Alleviation of behavioral hypersensitivity in mouse models of inflammatory pain with two structurally different casein kinase 1 (CK1) inhibitors.

BACKGROUND: The phylogenetically highly conserved CK1 protein kinases consisting of at least seven isoforms form a distinct family within the eukaryotic protein kinases. CK1 family members play crucial roles in a wide range of signaling activities. However, the functional role of CK1 in somatosensory pain signaling has not yet been fully understood. The aim of this study was to clarify the role of CK1 in the regulation of inflammatory pain in mouse carrageenan and complete Freund's adjuvant (CFA) models.

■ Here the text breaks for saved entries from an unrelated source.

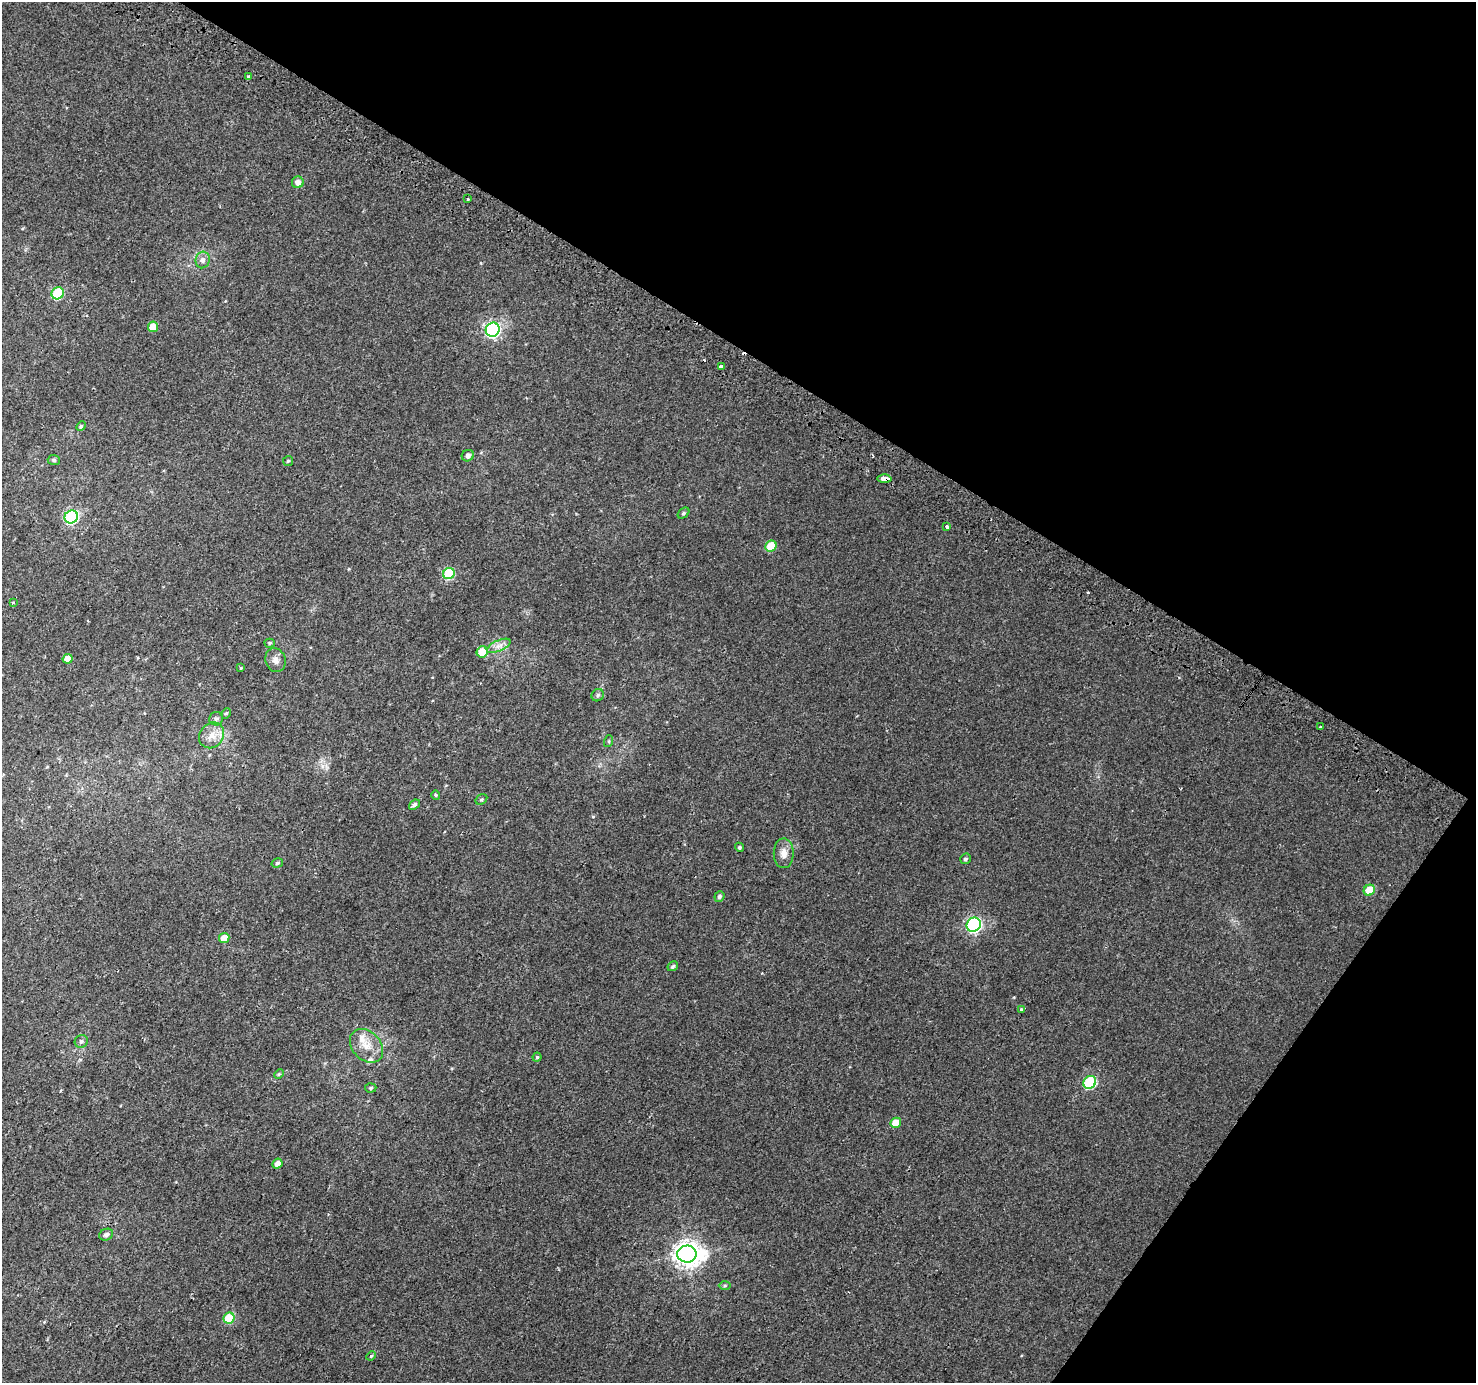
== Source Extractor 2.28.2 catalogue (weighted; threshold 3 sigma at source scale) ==
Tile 8 of 4 x 4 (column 4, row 2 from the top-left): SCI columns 4452-5925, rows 3051-4431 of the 5947 x 6033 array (HDU 1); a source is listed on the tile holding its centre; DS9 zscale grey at full resolution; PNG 1478 x 1385 px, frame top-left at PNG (2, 2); each listed source drawn as its Kron ellipse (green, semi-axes under 4 px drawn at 4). Shown black and unused: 32% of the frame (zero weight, under 2 of 3 exposures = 2% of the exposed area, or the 3 px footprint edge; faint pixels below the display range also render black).
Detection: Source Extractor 2.28.2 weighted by HDU 2 'WHT'; one run over the whole footprint, this tile lists its part. Background 0.00369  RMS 0.0038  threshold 0.0172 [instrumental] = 3 sigma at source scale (4.5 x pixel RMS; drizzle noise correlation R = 1.50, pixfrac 1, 0.0396/0.0396 arcsec/px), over >= 5 px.
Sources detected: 62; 3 cosmic-ray / hot-pixel residue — neither listed nor drawn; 2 inside a brighter listed object's ellipse — not listed separately; the other 57 listed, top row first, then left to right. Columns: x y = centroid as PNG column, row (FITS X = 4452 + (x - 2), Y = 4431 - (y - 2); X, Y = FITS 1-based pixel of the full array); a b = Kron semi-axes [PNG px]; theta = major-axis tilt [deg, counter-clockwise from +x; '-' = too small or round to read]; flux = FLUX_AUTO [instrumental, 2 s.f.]
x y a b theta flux
249 77 3 3 - 2.2
298 182 6 6 - 1.9
467 199 3 3 - 0.9
203 260 8 7 - 1.5
58 293 6 6 - 18
153 327 5 5 - 6.2
493 330 7 6 - 93
721 367 3 3 - 13
81 426 5 4 - 0.45
468 456 6 5 - 1.5
54 460 6 5 - 0.65
288 461 5 5 - 0.57
884 479 7 4 1 17
683 513 6 4 41 0.63
71 517 7 6 - 51
947 527 3 3 - 5.4
771 546 6 5 - 12
449 574 6 5 - 22
13 602 3 3 - 0.44
270 643 5 4 - 0.51
499 646 13 5 23 2.1
482 652 6 5 - 7.2
68 659 5 4 - 4.3
276 660 12 10 -71 2.1
241 668 4 4 - 0.35
598 695 6 5 - 0.73
226 713 5 4 - 0.58
216 719 7 6 - 1.1
1320 727 3 3 - 0.68
212 735 13 11 51 4.1
609 741 6 4 72 0.44
436 795 5 4 - 0.43
481 799 6 4 33 0.58
414 805 6 4 39 0.85
739 847 5 4 - 0.68
784 853 15 10 90 3
965 859 5 5 - 0.74
277 863 6 4 17 0.6
1369 890 6 5 - 7.9
719 896 5 4 - 0.86
974 925 7 6 - 76
224 938 5 5 - 5
673 966 5 4 - 0.78
1022 1010 3 3 - 1.6
81 1041 7 6 - 0.92
366 1046 19 14 -46 5.6
537 1057 4 4 - 0.46
279 1074 5 4 - 0.46
1090 1082 7 6 - 30
371 1088 6 4 4 0.59
896 1123 5 5 - 6.4
277 1164 5 4 - 2.1
106 1235 7 5 25 1.2
687 1254 10 8 1 370
725 1286 6 4 2 0.56
229 1318 6 5 - 17
371 1356 5 4 - 0.43
Overlapping masked pixels (flux is a lower limit): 1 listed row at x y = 884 479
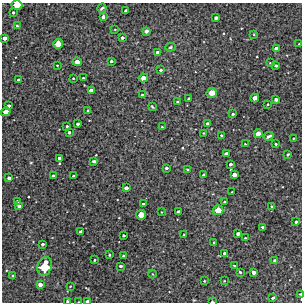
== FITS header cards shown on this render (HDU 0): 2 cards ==
NAXIS1  =                  300 / Width of image
NAXIS2  =                  300 / Height of image

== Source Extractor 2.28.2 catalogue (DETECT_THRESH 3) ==
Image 300 x 300 px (HDU 0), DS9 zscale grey, 1 PNG px = 1 image px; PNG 304 x 304 px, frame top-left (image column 1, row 300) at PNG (2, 3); each listed source drawn as its Kron ellipse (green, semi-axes under 4 px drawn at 4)
Background 4610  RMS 240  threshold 716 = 3 sigma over >= 5 px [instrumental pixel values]
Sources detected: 106; all 106 listed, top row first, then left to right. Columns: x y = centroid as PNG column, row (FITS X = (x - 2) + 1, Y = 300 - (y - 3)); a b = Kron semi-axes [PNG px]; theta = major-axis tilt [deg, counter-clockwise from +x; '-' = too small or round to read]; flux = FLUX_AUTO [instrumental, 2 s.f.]
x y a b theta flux
17 5 5 4 - 200000
102 8 4 3 - 32000
126 11 4 3 - 53000
13 12 3 3 - 27000
103 17 3 3 - 45000
216 18 4 3 - 47000
17 26 3 2 - 16000
115 29 3 2 - 9800
146 31 4 3 - 36000
254 34 4 3 - 14000
4 38 4 3 - 61000
122 38 3 3 - 41000
58 44 5 5 - 180000
299 44 3 2 - 9700
171 47 5 4 - 26000
276 48 4 3 - 57000
157 52 3 3 - 34000
111 61 3 3 - 32000
77 62 4 4 - 110000
270 63 2 2 - 12000
57 65 2 2 - 11000
276 66 3 3 - 22000
161 70 3 3 - 27000
73 78 3 2 - 13000
83 78 2 2 - 12000
143 78 5 4 - 120000
18 80 3 3 - 30000
91 90 4 4 - 67000
212 93 5 5 - 120000
142 95 3 2 - 18000
189 98 3 2 - 17000
255 98 4 4 - 94000
276 100 3 3 - 28000
177 101 4 2 - 10000
268 104 2 2 - 13000
9 106 3 3 - 43000
152 107 3 2 - 16000
88 111 3 3 - 29000
6 112 5 4 - 130000
233 114 3 3 - 23000
207 123 3 3 - 29000
78 124 3 3 - 31000
67 126 3 3 - 17000
162 127 3 3 - 15000
69 132 3 3 - 29000
203 133 3 2 - 10000
258 134 4 4 - 120000
221 135 3 2 - 19000
269 136 5 3 - 41000
293 138 2 2 - 12000
245 144 3 2 - 12000
276 144 3 2 - 17000
226 154 4 4 - 72000
288 155 4 2 - 18000
59 158 3 3 - 50000
94 161 4 3 - 37000
231 164 3 3 - 37000
166 168 3 3 - 25000
187 170 3 2 - 16000
203 175 3 3 - 39000
234 175 4 4 - 88000
53 176 3 3 - 25000
73 176 3 3 - 28000
9 178 4 3 - 52000
126 188 4 3 - 59000
232 192 3 2 - 12000
17 201 4 3 - 44000
224 202 3 2 - 15000
143 204 3 3 - 34000
19 206 4 3 - 48000
271 206 3 2 - 13000
218 210 5 5 - 170000
161 212 3 2 - 9900
178 212 3 3 - 42000
141 215 5 5 - 170000
296 222 3 3 - 28000
263 227 3 3 - 26000
81 232 4 3 - 55000
238 234 4 3 - 50000
124 235 3 3 - 25000
184 235 3 3 - 26000
245 238 2 2 - 12000
214 242 3 3 - 16000
42 244 3 3 - 30000
224 253 4 3 - 31000
109 255 3 3 - 17000
123 256 3 3 - 27000
94 260 3 2 - 16000
275 261 3 3 - 47000
234 265 3 2 - 13000
45 266 9 7 73 460000
120 266 3 3 - 32000
240 272 3 3 - 18000
254 272 4 3 - 64000
152 274 4 3 - 12000
13 276 3 2 - 21000
204 281 2 2 - 13000
224 281 2 2 - 9000
40 285 4 4 - 64000
70 286 3 2 - 10000
300 294 3 2 - 15000
273 298 3 2 - 21000
68 301 3 2 - 25000
87 301 4 3 - 61000
79 302 3 2 - 12000
212 302 4 2 - 17000
At the frame edge (FLAGS 8, measured only in part): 7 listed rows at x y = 17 5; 4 38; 300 294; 68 301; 87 301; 79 302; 212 302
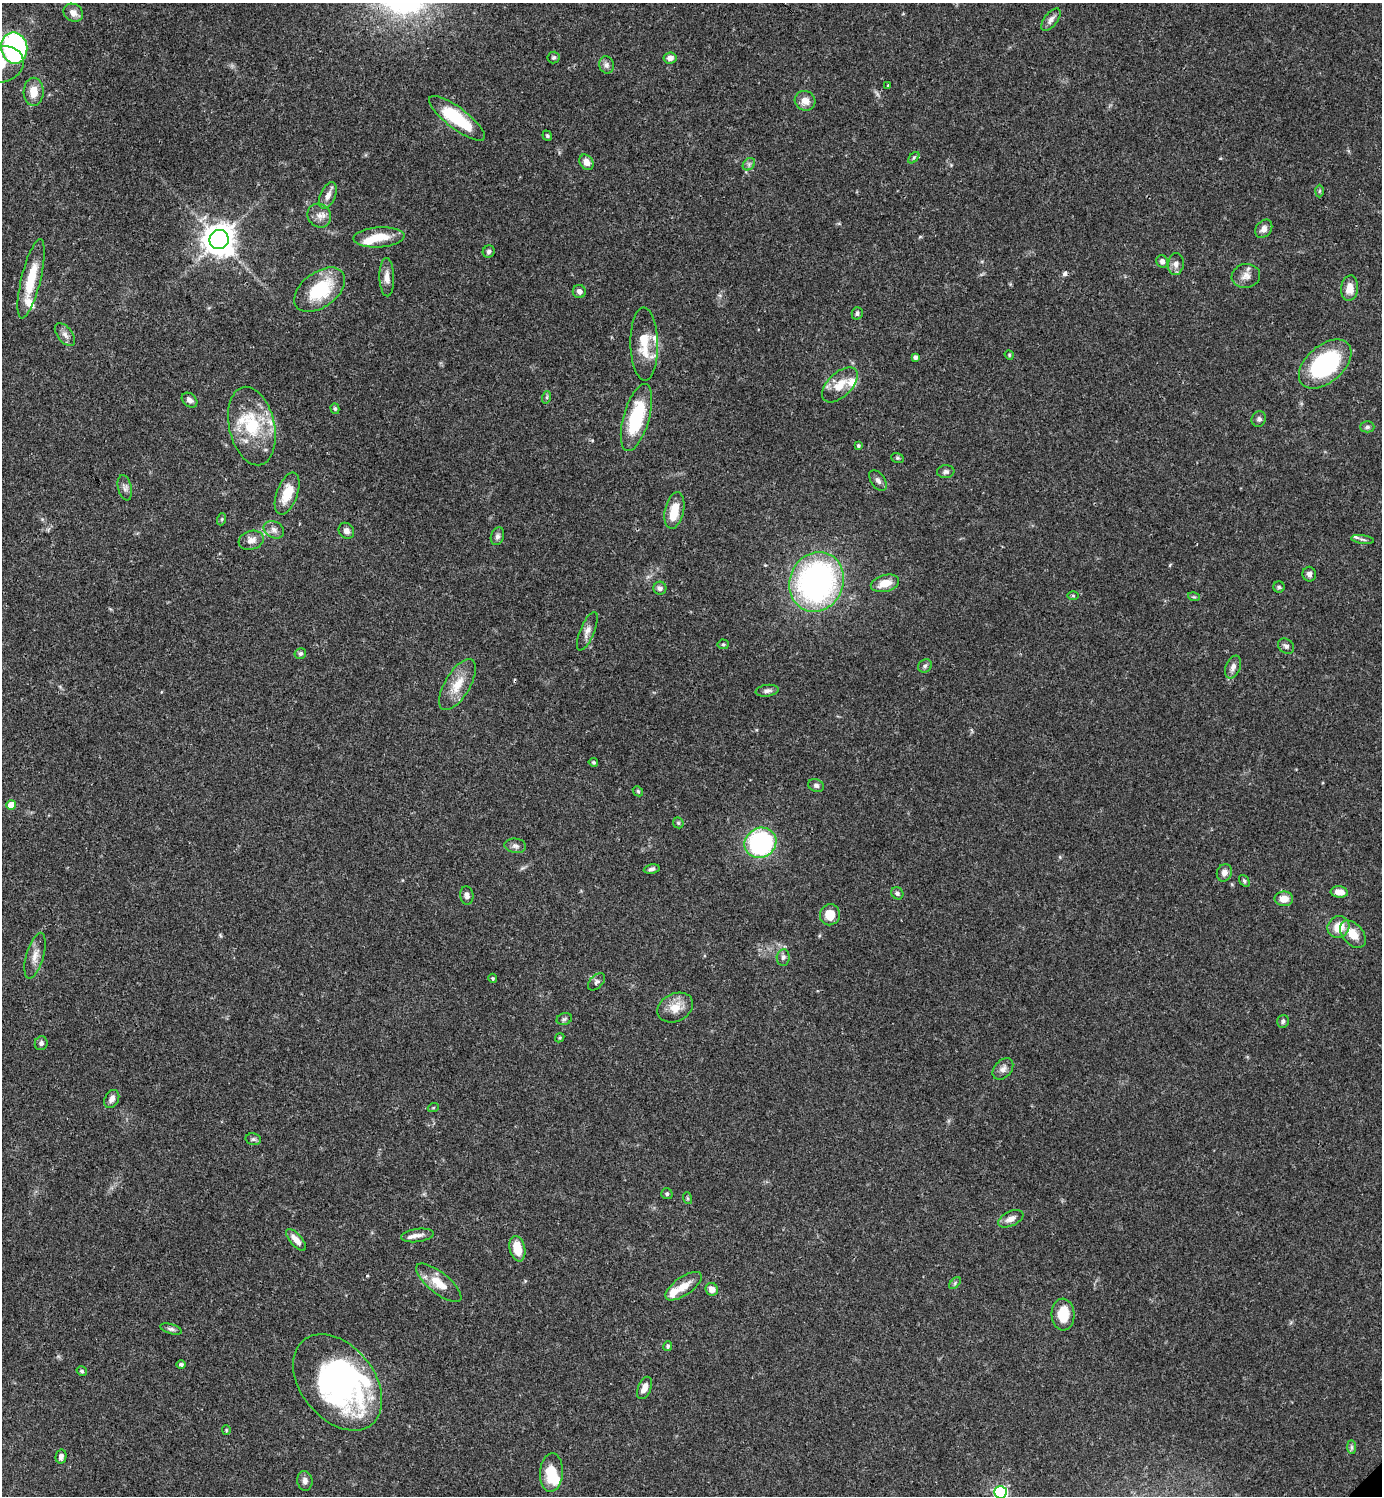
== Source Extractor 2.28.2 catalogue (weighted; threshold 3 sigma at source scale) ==
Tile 11 of 4 x 4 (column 3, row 3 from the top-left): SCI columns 3062-4441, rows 1495-2988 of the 5980 x 5981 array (HDU 1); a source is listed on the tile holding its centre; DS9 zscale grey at full resolution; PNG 1384 x 1498 px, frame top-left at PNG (2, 3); each listed source drawn as its Kron ellipse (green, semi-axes under 4 px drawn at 4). Shown black and unused: <1% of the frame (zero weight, under 3 of 4 exposures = <1% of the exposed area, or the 3 px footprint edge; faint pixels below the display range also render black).
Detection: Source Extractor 2.28.2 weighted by HDU 2 'WHT'; one run over the whole footprint, this tile lists its part. Background 0.0381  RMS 0.0026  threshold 0.0118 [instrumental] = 3 sigma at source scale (4.5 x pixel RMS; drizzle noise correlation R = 1.50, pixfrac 1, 0.05/0.05 arcsec/px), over >= 5 px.
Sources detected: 140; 2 inside a brighter object's white glare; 2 cosmic-ray / hot-pixel residue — neither listed nor drawn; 11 inside a brighter listed object's ellipse — not listed separately; the other 125 listed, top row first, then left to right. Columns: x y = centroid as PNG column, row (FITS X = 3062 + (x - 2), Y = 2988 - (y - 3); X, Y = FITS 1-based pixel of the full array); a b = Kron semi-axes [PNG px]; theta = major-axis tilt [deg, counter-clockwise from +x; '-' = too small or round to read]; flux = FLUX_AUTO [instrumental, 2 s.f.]
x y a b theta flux
73 13 10 8 -33 2
1051 20 13 6 51 1.4
14 48 16 13 -79 60
554 57 6 6 - 0.45
670 58 6 5 - 1.5
2 64 22 18 16 5.5
606 65 9 7 -76 1.1
888 86 3 3 - 0.32
34 92 14 10 88 3.4
805 101 10 9 - 2.3
457 118 34 10 -37 15
547 136 5 4 - 0.43
914 158 7 4 45 0.45
586 162 8 6 -57 2
749 164 7 5 46 0.69
1319 191 6 4 88 0.39
328 196 14 7 66 1.8
319 216 12 11 - 2.1
1264 229 10 7 52 1.5
379 237 25 10 4 5.8
219 239 9 9 - 420
489 252 6 6 - 0.66
1162 261 6 5 - 1.1
1176 264 11 8 81 1.5
1246 276 14 12 10 2.1
387 277 19 7 -88 2.1
31 279 41 9 76 8.3
1350 288 13 8 84 3
320 290 29 17 36 15
579 292 6 6 - 1.2
857 313 6 5 - 0.6
65 335 13 7 -51 1.3
644 344 36 14 -89 7.2
1009 355 5 4 - 0.3
915 357 4 4 - 0.86
1325 364 31 18 41 30
840 385 22 12 44 5
547 397 6 4 72 0.43
190 400 8 6 -39 1.3
335 409 5 4 - 0.43
636 418 35 13 74 17
1259 419 8 7 - 0.8
252 426 40 22 -77 15
1367 427 7 5 0 0.63
858 446 4 4 - 0.5
897 458 6 5 - 0.39
946 472 8 6 5 0.75
878 480 12 7 -55 1.1
125 488 13 7 -77 1
287 494 22 10 69 5.9
674 510 18 9 78 5.3
222 519 6 4 71 0.35
274 530 11 8 -29 1.3
346 531 9 7 -49 1.3
497 536 9 6 71 0.89
1362 539 11 4 -7 0.61
251 540 13 9 18 2
1309 574 7 6 - 0.98
816 582 30 27 66 79
885 583 14 8 15 4
1279 587 5 5 - 0.46
660 588 6 6 - 0.96
1073 596 5 3 - 0.31
1194 597 6 4 -17 0.39
587 631 20 7 67 1.7
723 644 5 5 - 0.38
1286 646 9 7 -38 0.86
300 653 6 5 - 0.55
925 666 7 6 - 0.72
1233 667 12 7 68 1.4
457 685 29 12 59 5.5
767 691 11 5 8 1
593 762 5 4 - 0.36
816 785 8 6 -23 0.79
638 791 5 4 - 0.34
11 805 5 4 - 3.9
678 823 6 5 - 0.37
760 843 16 14 29 39
515 846 11 7 -7 0.98
652 869 8 4 8 0.78
1224 873 9 7 67 1.5
1244 881 6 4 -51 0.44
1339 892 8 5 -5 2.7
897 893 6 5 - 0.64
467 895 9 6 -83 1.1
1284 899 9 7 -1 2.9
830 915 10 10 - 4.5
1338 927 11 10 - 4.6
1353 934 16 10 -49 4.1
35 956 23 8 74 2.5
783 957 8 6 84 0.79
493 978 5 4 - 0.37
596 982 10 6 46 0.76
675 1008 18 14 27 3.9
564 1019 8 5 17 0.58
1283 1021 6 6 - 0.64
560 1038 5 4 - 0.32
41 1043 7 6 - 0.9
1003 1069 12 8 49 1.4
112 1099 9 7 61 1.2
433 1108 5 3 - 0.24
253 1139 8 6 -14 0.58
667 1194 6 5 - 0.42
687 1198 6 4 -71 0.35
1011 1219 13 7 25 1.8
417 1235 16 6 8 1.6
296 1240 13 5 -49 2.3
517 1249 13 7 -76 5
439 1283 28 10 -39 4.9
955 1283 7 4 47 0.44
684 1286 21 9 35 3.7
712 1289 6 6 - 2
1063 1315 16 11 -87 6.1
171 1329 11 5 -17 0.78
668 1346 5 4 - 0.49
181 1364 5 4 - 0.55
82 1371 5 4 - 0.44
338 1382 54 36 -51 68
644 1388 12 6 67 2.2
226 1430 5 4 - 0.3
1352 1447 7 4 -90 0.51
61 1456 7 5 78 1.1
551 1472 19 11 87 7.1
305 1481 10 7 -82 1.1
1000 1492 6 6 - 49
Isophote crosses this tile's border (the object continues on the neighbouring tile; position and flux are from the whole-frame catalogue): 2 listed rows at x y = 2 64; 1000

RESULTS: We have used two structurally different CK1 inhibitors, TG003 and IC261. TG003, which was originally identified as a cdc2-like kinase inhibitor, had potent inhibitory effects on CK1 isoforms in vitro and in cultured cells. Intrathecal injection of either TG003 (1-100 pmol) or IC261 (0.1-1 nmol) dose-dependently decreased mechanical allodynia and thermal hyperalgesia induced by carrageenan or CFA. Bath-application of either TG003 (1 µM) or IC261 (1 µM) had only marginal effects on spontaneous excitatory postsynaptic currents (sEPSCs) recorded in the substantia gelatinosa neurons of control mice. However, both compounds decreased the frequency of sEPSCs in both inflammatory pain models. CONCLUSIONS: These results suggest that CK1 plays an important pathophysiological role in spinal inflammatory pain transmission, and that inhibition of the CK1 activity may provide a novel strategy for the treatment of inflammatory pain.